Philadelphia School District's responses to its difficult financial situation may lead to even worse financial problems down the road, Moody's Investors Service said.

The district, which has a Ba2 underlying rating with a negative outlook, said on April 25 that its proposed budget would lead to an array of substantial cuts. The district says it needs an additional $216 million to maintain what it describes as its already insufficient level of services, district superintendent William Hite said.

"Short of the $216 million our schools will go from insufficient to just empty shells that do not represent what I would consider functioning schools," he said in an April 25 release.

The district is proposing a budget of $2.49 billion, which does not include the needed $216 million funding.

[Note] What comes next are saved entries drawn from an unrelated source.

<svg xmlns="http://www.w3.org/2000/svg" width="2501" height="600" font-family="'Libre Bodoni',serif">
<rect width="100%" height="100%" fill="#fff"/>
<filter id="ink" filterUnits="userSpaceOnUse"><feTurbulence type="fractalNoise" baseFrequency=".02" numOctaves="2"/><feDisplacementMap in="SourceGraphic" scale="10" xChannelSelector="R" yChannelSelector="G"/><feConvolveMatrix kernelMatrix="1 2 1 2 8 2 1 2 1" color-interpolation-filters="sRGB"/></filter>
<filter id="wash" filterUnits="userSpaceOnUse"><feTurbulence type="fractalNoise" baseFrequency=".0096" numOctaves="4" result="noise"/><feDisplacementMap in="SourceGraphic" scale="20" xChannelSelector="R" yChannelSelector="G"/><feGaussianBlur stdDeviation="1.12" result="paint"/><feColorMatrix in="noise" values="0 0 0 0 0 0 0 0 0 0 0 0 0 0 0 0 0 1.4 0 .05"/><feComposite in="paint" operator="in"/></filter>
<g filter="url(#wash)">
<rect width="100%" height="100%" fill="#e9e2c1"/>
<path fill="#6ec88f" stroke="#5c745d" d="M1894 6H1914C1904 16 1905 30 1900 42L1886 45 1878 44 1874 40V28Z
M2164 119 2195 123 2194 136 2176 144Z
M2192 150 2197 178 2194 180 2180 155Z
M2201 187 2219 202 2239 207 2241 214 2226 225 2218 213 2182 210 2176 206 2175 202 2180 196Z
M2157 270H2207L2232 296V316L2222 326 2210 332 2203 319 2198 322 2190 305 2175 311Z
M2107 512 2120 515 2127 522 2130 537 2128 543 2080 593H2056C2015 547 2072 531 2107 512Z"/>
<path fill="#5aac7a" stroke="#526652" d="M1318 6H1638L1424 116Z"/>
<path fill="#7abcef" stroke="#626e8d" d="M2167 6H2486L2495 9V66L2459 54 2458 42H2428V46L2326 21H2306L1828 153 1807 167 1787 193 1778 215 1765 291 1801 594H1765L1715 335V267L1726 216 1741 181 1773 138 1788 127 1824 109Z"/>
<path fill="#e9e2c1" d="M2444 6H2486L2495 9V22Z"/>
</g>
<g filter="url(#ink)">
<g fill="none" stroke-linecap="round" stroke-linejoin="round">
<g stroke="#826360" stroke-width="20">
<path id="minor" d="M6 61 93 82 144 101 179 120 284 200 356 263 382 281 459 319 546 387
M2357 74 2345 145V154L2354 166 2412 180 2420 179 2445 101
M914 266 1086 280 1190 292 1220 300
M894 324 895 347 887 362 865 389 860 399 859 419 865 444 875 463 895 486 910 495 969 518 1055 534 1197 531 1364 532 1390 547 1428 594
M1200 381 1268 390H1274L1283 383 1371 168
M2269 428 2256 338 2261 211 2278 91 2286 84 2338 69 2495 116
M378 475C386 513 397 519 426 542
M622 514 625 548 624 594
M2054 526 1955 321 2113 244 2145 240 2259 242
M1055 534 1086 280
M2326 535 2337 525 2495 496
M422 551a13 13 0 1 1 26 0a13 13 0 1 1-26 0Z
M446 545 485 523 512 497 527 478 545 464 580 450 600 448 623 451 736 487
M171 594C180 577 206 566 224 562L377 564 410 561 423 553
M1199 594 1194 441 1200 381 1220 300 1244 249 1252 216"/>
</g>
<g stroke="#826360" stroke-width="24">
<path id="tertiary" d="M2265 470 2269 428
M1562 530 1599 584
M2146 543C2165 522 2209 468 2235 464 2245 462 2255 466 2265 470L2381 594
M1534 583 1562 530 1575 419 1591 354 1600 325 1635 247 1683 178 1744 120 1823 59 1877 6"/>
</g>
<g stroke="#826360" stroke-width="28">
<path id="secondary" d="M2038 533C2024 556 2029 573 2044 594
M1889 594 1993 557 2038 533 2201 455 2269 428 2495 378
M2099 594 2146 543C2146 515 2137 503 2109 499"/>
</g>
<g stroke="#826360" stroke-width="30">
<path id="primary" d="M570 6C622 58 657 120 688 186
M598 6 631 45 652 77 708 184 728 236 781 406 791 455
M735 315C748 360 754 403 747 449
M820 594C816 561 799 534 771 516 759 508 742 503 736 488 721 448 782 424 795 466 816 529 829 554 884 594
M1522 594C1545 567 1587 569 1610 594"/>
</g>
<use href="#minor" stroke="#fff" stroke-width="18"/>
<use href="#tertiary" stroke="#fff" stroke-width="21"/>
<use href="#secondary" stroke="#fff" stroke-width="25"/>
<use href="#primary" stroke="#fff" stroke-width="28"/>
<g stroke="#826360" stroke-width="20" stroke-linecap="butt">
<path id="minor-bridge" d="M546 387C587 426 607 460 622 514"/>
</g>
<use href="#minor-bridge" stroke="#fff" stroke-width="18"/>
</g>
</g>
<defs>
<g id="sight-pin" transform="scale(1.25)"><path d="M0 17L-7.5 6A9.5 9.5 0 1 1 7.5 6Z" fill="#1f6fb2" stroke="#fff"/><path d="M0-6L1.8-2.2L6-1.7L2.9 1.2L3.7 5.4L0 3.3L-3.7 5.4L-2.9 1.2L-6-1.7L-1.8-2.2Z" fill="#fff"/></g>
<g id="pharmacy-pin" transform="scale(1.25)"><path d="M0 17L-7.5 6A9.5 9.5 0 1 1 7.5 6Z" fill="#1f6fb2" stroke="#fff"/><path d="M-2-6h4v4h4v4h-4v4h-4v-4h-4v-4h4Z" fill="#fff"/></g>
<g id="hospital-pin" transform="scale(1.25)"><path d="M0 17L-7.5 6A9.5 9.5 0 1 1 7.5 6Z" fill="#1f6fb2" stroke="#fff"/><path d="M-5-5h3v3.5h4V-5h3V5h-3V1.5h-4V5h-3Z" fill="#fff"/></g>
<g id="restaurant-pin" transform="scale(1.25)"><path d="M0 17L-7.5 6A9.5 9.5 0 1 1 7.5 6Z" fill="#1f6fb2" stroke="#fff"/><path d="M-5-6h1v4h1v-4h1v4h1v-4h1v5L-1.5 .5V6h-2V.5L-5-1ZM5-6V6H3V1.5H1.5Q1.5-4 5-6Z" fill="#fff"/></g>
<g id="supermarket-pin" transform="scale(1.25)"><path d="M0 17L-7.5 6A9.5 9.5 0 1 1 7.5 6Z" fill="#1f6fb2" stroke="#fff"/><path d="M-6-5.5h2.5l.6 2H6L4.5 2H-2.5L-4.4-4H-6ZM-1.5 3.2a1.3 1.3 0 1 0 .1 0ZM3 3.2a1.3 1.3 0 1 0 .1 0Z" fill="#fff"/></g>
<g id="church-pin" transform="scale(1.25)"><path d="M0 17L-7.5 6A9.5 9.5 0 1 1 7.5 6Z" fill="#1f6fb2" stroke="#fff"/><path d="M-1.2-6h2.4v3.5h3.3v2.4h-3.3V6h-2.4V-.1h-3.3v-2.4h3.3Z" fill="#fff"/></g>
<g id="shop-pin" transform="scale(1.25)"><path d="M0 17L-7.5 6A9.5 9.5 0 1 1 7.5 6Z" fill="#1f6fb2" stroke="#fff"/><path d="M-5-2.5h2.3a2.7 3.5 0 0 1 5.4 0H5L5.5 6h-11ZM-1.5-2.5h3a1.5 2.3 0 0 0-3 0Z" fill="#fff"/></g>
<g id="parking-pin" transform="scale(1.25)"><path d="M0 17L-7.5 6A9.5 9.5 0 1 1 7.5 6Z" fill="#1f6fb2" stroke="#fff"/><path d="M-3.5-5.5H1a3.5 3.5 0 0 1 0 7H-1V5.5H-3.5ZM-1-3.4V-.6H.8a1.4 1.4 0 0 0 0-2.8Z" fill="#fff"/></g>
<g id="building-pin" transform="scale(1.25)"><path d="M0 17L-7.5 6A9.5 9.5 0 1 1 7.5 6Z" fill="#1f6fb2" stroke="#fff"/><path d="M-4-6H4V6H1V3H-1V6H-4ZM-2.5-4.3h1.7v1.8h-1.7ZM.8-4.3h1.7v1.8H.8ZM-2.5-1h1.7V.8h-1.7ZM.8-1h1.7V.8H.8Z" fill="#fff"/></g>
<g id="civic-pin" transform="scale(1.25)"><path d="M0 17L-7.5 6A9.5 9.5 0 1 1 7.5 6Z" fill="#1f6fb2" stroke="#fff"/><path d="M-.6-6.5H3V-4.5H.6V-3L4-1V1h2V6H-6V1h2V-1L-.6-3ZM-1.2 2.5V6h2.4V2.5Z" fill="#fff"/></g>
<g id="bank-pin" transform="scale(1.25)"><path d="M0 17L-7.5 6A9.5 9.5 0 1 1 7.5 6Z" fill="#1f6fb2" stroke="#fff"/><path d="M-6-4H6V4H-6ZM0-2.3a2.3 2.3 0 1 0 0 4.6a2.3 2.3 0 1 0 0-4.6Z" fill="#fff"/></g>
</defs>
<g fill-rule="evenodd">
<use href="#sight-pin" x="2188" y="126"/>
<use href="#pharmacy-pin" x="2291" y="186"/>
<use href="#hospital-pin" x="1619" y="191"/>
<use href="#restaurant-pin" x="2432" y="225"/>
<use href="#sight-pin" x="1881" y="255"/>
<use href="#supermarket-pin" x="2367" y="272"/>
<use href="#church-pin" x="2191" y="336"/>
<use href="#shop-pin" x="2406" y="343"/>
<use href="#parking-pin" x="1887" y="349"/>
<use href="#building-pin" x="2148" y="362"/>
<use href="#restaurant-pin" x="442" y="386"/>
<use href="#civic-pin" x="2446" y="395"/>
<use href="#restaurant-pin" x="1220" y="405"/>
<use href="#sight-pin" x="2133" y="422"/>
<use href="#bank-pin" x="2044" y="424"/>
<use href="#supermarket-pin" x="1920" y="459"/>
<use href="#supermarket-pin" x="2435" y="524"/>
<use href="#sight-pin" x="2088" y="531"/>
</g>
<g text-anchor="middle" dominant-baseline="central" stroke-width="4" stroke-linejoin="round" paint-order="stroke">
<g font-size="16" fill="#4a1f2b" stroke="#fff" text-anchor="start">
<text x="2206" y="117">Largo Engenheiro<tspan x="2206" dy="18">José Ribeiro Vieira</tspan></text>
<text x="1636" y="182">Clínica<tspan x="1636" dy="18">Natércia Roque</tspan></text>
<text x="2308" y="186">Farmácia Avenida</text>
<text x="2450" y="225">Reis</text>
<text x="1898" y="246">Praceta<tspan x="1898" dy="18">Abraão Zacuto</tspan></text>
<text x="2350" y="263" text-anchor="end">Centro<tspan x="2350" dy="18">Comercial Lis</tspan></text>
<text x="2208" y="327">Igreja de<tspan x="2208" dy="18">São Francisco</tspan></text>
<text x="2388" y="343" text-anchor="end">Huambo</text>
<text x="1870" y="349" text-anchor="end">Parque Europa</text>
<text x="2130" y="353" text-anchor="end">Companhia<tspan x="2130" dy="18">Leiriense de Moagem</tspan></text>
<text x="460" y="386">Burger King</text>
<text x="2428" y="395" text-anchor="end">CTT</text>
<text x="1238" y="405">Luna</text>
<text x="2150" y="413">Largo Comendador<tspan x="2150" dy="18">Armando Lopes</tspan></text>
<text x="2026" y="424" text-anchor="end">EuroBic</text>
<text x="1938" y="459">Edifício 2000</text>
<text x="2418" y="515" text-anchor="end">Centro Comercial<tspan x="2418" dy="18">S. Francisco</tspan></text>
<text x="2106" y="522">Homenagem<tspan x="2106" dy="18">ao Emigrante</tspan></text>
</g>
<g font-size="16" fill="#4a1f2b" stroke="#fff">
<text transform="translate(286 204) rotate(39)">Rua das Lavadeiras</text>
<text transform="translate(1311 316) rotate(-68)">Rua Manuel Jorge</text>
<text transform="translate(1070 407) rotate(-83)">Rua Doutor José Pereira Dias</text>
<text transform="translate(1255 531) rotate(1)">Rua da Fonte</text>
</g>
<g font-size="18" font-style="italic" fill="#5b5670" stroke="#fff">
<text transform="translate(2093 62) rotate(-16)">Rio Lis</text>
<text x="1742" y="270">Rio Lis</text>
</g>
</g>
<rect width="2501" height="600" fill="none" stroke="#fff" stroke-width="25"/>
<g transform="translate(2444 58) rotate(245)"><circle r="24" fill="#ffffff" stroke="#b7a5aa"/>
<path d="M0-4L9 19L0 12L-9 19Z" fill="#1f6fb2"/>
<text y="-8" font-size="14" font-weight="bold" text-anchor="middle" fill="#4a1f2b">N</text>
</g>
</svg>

Without the $216 million the school system would have to cut 1,000 staff, increase class sizes, and make other cuts, Hite said. Average high school class size would increase to 41 students. This would add to the very large cuts the district made in the past few years.

To adequately address student needs, the district is seeking an additional $440 million in the coming fiscal year. The $216 million figure is included in the $440 million.

The portion of the city's public school students attending charter schools has increased from 11% in 2004 to 32% in 2013, according to Moody's analyst Dan Seymour. State law dictates that the district has to transfer money to charter schools for each student that chooses to attend them.

The district does not control its own finances and instead depends on the state and city government.

If the district does not locate the $216 million and is forced to make its anticipated cuts, it would be a "credit negative because a further deterioration in education services will likely result in additional student flight to charter schools and other alternatives, which could further increase the district's expense for educational alternatives," Seymour said.

"One potential source to help close the fiscal 2015 gap is a 1% city sales tax that is scheduled to sunset this year and may be reauthorized to provide revenues to the district," Seymour said. However, this sales tax would only generate $120 million.

Moody's gives the district's bonds an Aa3 enhanced rating, which incorporates the state's funding intercept program for its bonds.